「??×食」で広がる可能性

前回は「マンションの居住者専用レストラン」についてご紹介しました(http://president.jp/articles/-/20749)。この数年急速に増えた「手ぶらバーベキュー(店側が器材や食材をすべて準備してくれるスタイルのバーベキュー)」や、その進化形とも言える「グランピング(贅沢なキャンプ)」なども含めて、これらの現象は「飲食店の拡張」と表現できるでしょう。店という「箱」に閉じていた飲食店が、他の機能を付加したり、別の空間へと乗り出したりすることで、これまでの枠をはみ出していっているのです。

このことは飲食店側が新たなビジネスチャンスを求めた結果であるのは言うまでもありません。しかし同時に、異業種が「食」を取り込むことで、ターゲットやシーンを広げようという動きともリンクしています。例えば、商業施設では建物への集客のために、レストランフロアやフードコートを充実させる動きが活発化しています。こうした傾向は以前からありましたが、「モノが売れない」という今の時代環境がそれをさらに強く後押ししています。
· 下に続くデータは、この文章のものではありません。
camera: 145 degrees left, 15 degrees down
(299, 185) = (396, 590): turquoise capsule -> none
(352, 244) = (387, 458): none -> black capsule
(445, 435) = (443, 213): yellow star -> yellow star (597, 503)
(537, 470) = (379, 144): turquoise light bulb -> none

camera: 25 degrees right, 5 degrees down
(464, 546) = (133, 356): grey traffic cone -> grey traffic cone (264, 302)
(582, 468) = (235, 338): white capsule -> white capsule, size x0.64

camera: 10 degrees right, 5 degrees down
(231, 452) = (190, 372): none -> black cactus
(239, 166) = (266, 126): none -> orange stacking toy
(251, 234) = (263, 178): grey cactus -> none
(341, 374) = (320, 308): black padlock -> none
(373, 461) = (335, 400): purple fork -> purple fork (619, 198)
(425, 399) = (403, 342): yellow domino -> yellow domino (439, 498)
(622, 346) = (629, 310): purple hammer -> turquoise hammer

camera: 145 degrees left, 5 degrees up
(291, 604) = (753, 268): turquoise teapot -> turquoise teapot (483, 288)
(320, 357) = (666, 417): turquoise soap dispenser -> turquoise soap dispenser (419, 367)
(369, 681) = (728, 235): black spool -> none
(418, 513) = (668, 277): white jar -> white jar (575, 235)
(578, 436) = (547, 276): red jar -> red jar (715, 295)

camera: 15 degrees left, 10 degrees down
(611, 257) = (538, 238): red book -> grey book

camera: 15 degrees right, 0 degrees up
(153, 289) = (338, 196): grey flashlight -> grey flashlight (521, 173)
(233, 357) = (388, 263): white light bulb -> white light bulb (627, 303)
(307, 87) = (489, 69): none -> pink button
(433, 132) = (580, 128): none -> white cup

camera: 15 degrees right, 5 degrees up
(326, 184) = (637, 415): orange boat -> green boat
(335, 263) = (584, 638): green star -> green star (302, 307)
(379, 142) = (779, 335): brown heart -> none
また、ゴルフ場やアミューズメントパークといったエンタテインメント施設においても食に注力するところは増えましたし、これまでさんざん「まずい」と酷評されてきた病院でも、患者の満足度アップや「集客」のために食事を見直すところが増えています。さらには「地域活性」のようなテーマにおいても、食が代表コンテンツに選ばれることは極めて多いものです。つまり、異業種にとって「本業×食」というのは、ユーザーに非常にわかりやすく魅力的な形で新たな価値を提案する方程式になっているのです。